Captured by Street Art

Why Does Graffiti Demand Our Attention?

The atypical street art style is one of the most recognisable artistic expressions. Commonly referred to under the blanket term graffiti, the world now knows there are absolutely no limits on what this term can imply. Over generations artists have begun to break the boundaries of what can be made in this format, and yet even now the images and typography we have come to associate with the term are just as striking as they once were. But what is it that makes that so synonymous ‘urban’ style so captivating?


The use of colour is paramount to the eye-catching aesthetic of street art. Correct use results in a mural that is simply unavoidable, whether people walk, drive or idly drift past it on a train. The vivid and fluorescent paints that coat so many walls are found in a spectrum that many other colours we come across daily cannot compare to. The ability to blend these popping tones also helps draw in our eyes. Some of the most beautiful and lifelike pieces use the gradients to create a natural look and feel, whereas others benefit from cell-shaded variances in tone. The vibrancy we have come to expect from street art continues as technology allows for better use and even crazier pigments.

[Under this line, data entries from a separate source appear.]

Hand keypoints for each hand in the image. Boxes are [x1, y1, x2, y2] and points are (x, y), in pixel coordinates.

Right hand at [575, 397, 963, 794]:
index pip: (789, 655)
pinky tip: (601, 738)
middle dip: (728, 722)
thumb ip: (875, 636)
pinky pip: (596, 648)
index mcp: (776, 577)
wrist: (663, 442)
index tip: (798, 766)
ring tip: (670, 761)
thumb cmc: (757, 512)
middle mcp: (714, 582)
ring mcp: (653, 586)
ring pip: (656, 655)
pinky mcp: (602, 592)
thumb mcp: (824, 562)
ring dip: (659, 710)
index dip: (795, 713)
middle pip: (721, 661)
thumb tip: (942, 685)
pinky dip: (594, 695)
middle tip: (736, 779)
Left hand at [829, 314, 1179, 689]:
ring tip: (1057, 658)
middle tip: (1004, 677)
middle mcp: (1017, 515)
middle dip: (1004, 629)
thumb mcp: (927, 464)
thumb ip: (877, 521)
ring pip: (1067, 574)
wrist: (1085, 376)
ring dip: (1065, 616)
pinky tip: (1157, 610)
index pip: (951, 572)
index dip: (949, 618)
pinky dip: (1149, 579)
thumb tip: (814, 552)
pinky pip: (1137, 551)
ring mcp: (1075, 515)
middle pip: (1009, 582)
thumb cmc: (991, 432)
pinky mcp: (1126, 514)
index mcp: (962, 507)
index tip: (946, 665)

The reason street art turns our head so often is that it is so well defined. Many times, this is created by the thick and dark lines that surround the portraits or words we see, providing almost a 3D effect as the images appear to leap from the backgrounds they are placed on. Though this isn’t always the case. Another way that graffiti often grabs us is thanks to its borders that come in many shapes and sizes. Stenciled pieces can regularly be found surrounded by the shape of the card used; this rectangular framing invites our eyes to look inside the windows they have created. Other artists bring in our focus by showing perspective lines, these have been made to look like the beams of a rising sun multiple times. Paint drips, spatter, arrows and other tools are all used in this fashion to lock in our eyes, which are often overwhelmed by the many other signs vying for our attention.

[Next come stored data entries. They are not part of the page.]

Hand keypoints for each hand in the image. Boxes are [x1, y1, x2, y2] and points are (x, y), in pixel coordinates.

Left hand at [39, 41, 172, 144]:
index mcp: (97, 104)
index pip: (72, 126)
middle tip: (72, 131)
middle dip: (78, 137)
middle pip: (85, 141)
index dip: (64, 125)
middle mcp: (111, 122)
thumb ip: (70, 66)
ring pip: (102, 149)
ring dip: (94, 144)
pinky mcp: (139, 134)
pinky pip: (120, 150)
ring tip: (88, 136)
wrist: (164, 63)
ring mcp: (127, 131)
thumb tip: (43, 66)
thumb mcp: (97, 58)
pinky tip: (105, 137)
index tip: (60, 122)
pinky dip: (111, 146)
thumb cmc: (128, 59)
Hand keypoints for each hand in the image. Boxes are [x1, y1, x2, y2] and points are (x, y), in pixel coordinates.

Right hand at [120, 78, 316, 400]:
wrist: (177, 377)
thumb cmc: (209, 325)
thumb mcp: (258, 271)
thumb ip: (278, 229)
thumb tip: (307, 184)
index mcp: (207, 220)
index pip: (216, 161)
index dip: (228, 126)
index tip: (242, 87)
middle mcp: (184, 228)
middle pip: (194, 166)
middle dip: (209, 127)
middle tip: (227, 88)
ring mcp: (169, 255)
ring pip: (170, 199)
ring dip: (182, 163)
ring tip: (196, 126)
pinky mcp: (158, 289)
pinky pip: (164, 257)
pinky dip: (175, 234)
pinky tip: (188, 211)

Although oftentimes it seems like the location of graffiti is random, (which in some cases by pure necessity it is) the best artists calculate the place for their mural. Not only should the chosen spot be somewhere that will have enough onlookers but also be significant to what the artwork is about. This is executed best in politically significant pieces; placing provocative works in as proximity as possible to the people who are engaged in the decision-making. You can also see street art become rife within heavily populated areas as the artists attempt to convey messages to the masses in guerilla-inspired methods. Yet despite all these, what usually has us pausing for some art is the juxtaposition between the vibrancy of the work and its canvas. In impoverished urban areas these visually loud, rainbow pictures become unmissable on grey walls and blackened buildings, providing, colour, light and hope to anyone in their reach.